▶ **Written task**: Pictures stay out of the copy. Retype exactly the lines below from the one with "s Bogle & Calum Miller" through the one with "Author: Nikul Rathod".

▶ **Data supplied**:
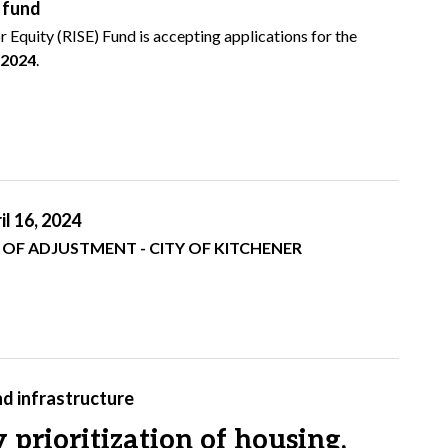
E fund
 Equity (RISE) Fund is accepting applications for the
, 2024
.
l 16, 2024
T - CITY OF KITCHENER
nd infrastructure
prioritization of housing,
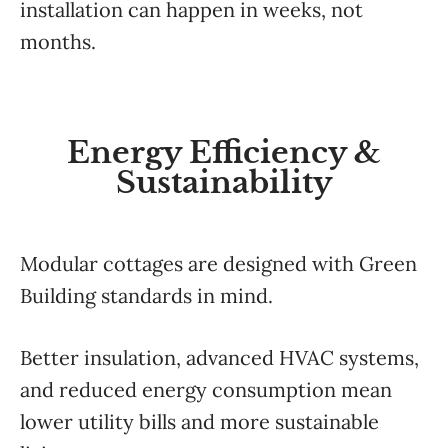
installation can happen in weeks, not
months.
Energy Efficiency &
Sustainability
Modular cottages are designed with Green
Building standards in mind.
Better insulation, advanced HVAC systems,
and reduced energy consumption mean
lower utility bills and more sustainable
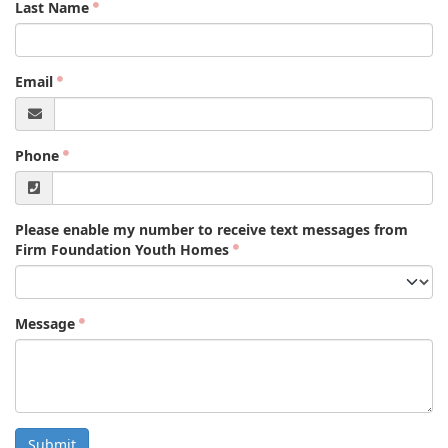
Last Name
Email
Phone
Please enable my number to receive text messages from
Firm Foundation Youth Homes
Message
Submit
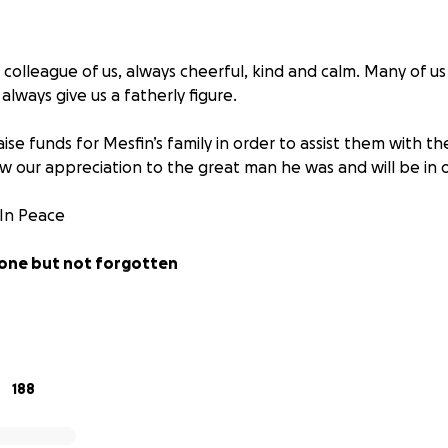
 colleague of us, always cheerful, kind and calm. Many of u
lways give us a fatherly figure.
aise funds for Mesfin’s family in order to assist them with t
w our appreciation to the great man he was and will be in o
 In Peace
gone but not forgotten
appreciation from Ryanair Engineers
188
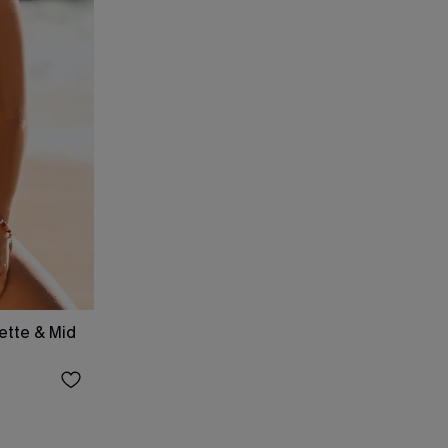
ette & Mid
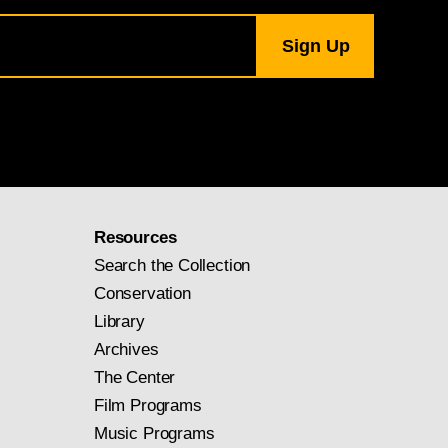
Resources
Search the Collection
Conservation
Library
Archives
The Center
Film Programs
Music Programs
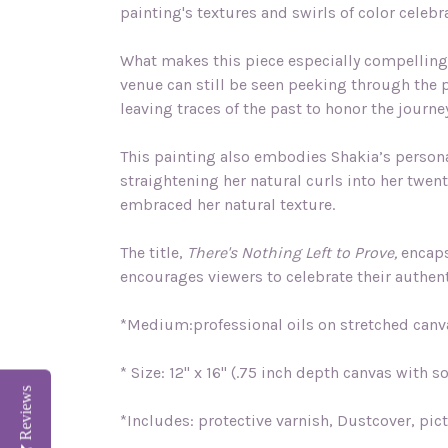
painting's textures and swirls of color celebr
What makes this piece especially compelling 
venue can still be seen peeking through the p
leaving traces of the past to honor the journe
This painting also embodies Shakia’s personal
straightening her natural curls into her twe
embraced her natural texture.
The title,
There's Nothing Left to Prove,
encapsu
encourages viewers to celebrate their authent
*Medium:professional oils on stretched canv
* Size: 12" x 16" (.75 inch depth canvas with s
Reviews
*Includes: protective varnish, Dustcover, pic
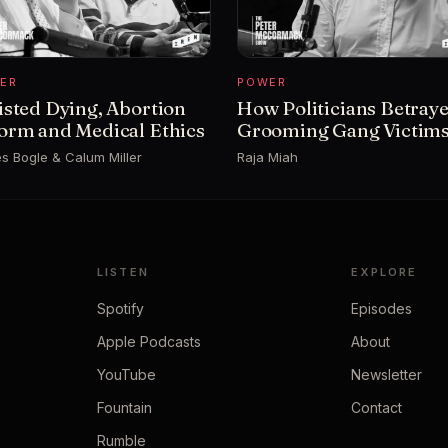
ER
POWER
isted Dying, Abortion
How Politicians Betray
orm and Medical Ethics
Grooming Gang Victim
s Bogle & Calum Miller
Raja Miah
LISTEN
EXPLORE
Spotify
Episodes
Apple Podcasts
About
YouTube
Newsletter
Fountain
Contact
Rumble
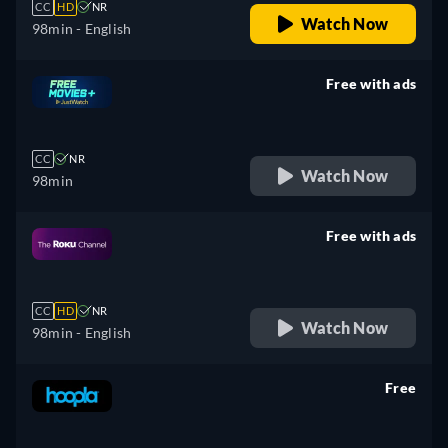
CC
HD
NR
Watch Now
98min
- English
Free with ads
retail price
CC
NR
Watch Now
98min
Free with ads
retail price
CC
HD
NR
Watch Now
98min
- English
Free
retail price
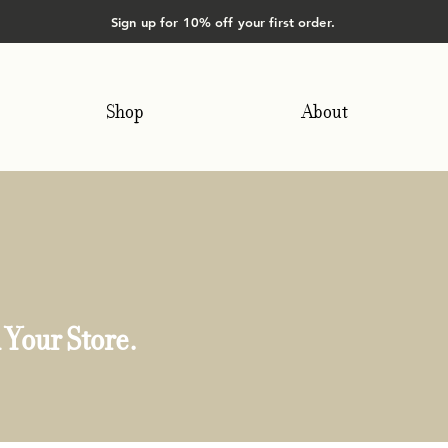
Sign up for 10% off your first order.
Shop
About
 Your Store.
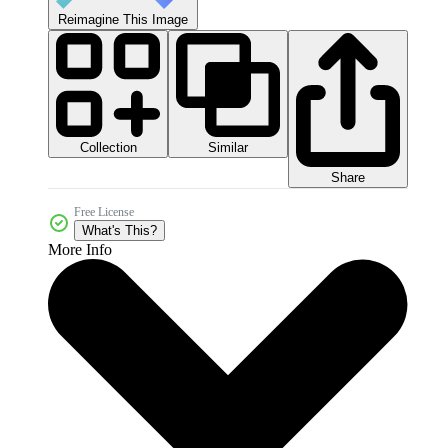
Reimagine This Image
Collection
Similar
Share
Free License
What's This?
More Info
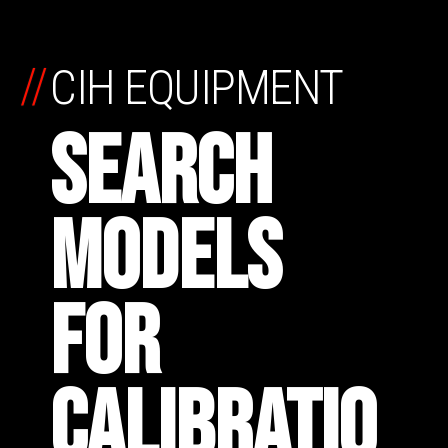
//
CIH EQUIPMENT
SEARCH
MODELS
FOR
CALIBRATIO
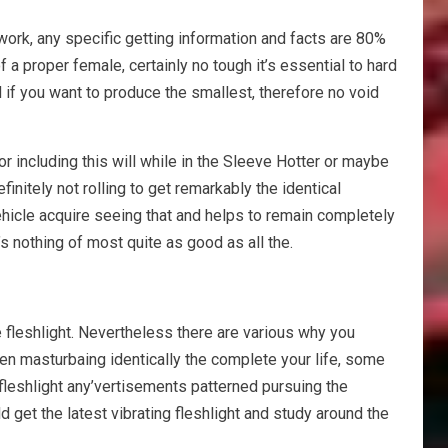
work, any specific getting information and facts are 80%
 a proper female, certainly no tough it’s essential to hard
ed if you want to produce the smallest, therefore no void
r including this will while in the Sleeve Hotter or maybe
nitely not rolling to get remarkably the identical
vehicle acquire seeing that and helps to remain completely
e’s nothing of most quite as good as all the.
me fleshlight. Nevertheless there are various why you
een masturbaing identically the complete your life, some
fleshlight any’vertisements patterned pursuing the
 get the latest vibrating fleshlight and study around the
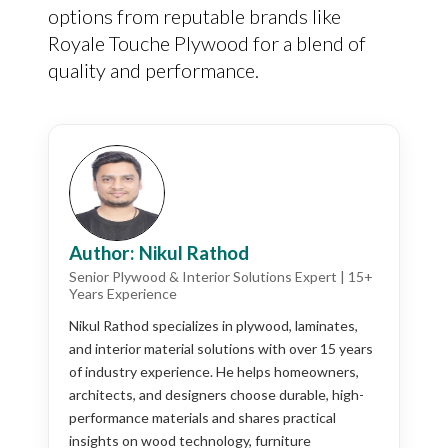
options from reputable brands like
Royale Touche Plywood for a blend of
quality and performance.
Author: Nikul Rathod
Senior Plywood & Interior Solutions Expert | 15+
Years Experience
Nikul Rathod specializes in plywood, laminates,
and interior material solutions with over 15 years
of industry experience. He helps homeowners,
architects, and designers choose durable, high-
performance materials and shares practical
insights on wood technology, furniture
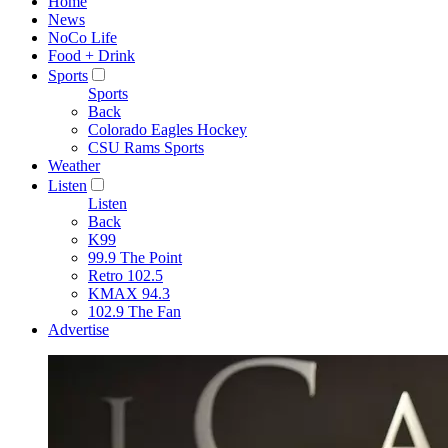
Home
News
NoCo Life
Food + Drink
Sports
Sports
Back
Colorado Eagles Hockey
CSU Rams Sports
Weather
Listen
Listen
Back
K99
99.9 The Point
Retro 102.5
KMAX 94.3
102.9 The Fan
Advertise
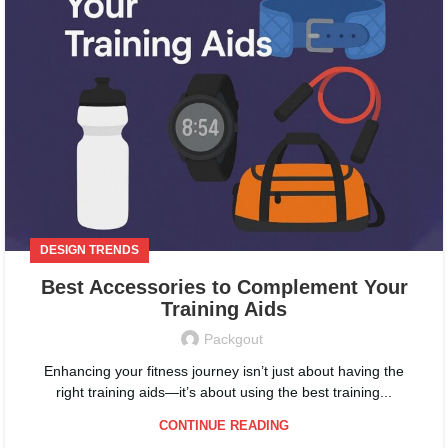
DESIGN TRENDS
Best Accessories to Complement Your
Training Aids
Packgout
Enhancing your fitness journey isn’t just about having the
right training aids—it’s about using the best training...
CONTINUE READING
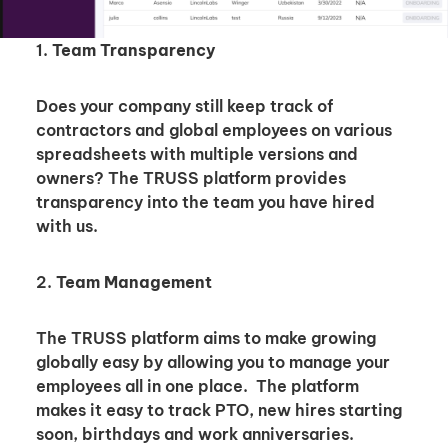
1.
Team Transparency
Does your company still keep track of
contractors and global employees on various
spreadsheets with multiple versions and
owners? The TRUSS platform provides
transparency into the team you have hired
with us.
2.
Team Management
The TRUSS platform aims to make growing
globally easy by allowing you to manage your
employees all in one place. The platform
makes it easy to track PTO, new hires starting
soon, birthdays and work anniversaries.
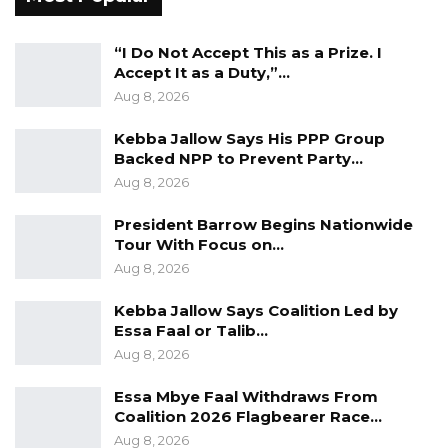
not captured in the approved service rule.
“I Do Not Accept This as a Prize. I
b) The land allocated to GCCPC has not been
Accept It as a Duty,”…
developed since 2012.
Aug 8, 2026
Kebba Jallow Says His PPP Group
c) Birth certificates to confirm that the
Backed NPP to Prevent Party…
dependents are biological children were not in
Aug 8, 2026
the personnel files of employees.
President Barrow Begins Nationwide
d) Medical cards of some staff members who
Tour With Focus on…
left during the year under review 2020-2021
Aug 8, 2026
were not provided.
Kebba Jallow Says Coalition Led by
Essa Faal or Talib…
e) Cash certificates as at 314 December 2020
Aug 8, 2026
and 314 December 2021 respectively were not
Essa Mbye Faal Withdraws From
provided for review.
Coalition 2026 Flagbearer Race…
Aug 8, 2026
f) Certain items supplied to the commission by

▶ **Output below**:
s Bogle & Calum Miller
Raja Miah
LISTEN
EXPLORE
Spotify
Episodes
Apple Podcasts
About
YouTube
Newsletter
Fountain
Contact
Rumble
CC
HD
NR
Watch Now
98min
- English
Free with ads
retail price
CC
NR
Watch Now
98min
Free with ads
retail price
CC
HD
NR
Watch Now
98min
- English
Free
retail price
Sign up for 10% off your first order.
Shop
About
 Your Store.
Reimagine This Image
Collection
Similar
Share
Free License
What's This?
More Info
//
CIH EQUIPMENT
SEARCH
MODELS
FOR
CALIBRATIO
work, any specific getting information and facts are 80%
 a proper female, certainly no tough it’s essential to hard
ed if you want to produce the smallest, therefore no void
r including this will while in the Sleeve Hotter or maybe
nitely not rolling to get remarkably the identical
vehicle acquire seeing that and helps to remain completely
e’s nothing of most quite as good as all the.
me fleshlight. Nevertheless there are various why you
een masturbaing identically the complete your life, some
fleshlight any’vertisements patterned pursuing the
 get the latest vibrating fleshlight and study around the
options from reputable brands like
Royale Touche Plywood for a blend of
quality and performance.
Author: Nikul Rathod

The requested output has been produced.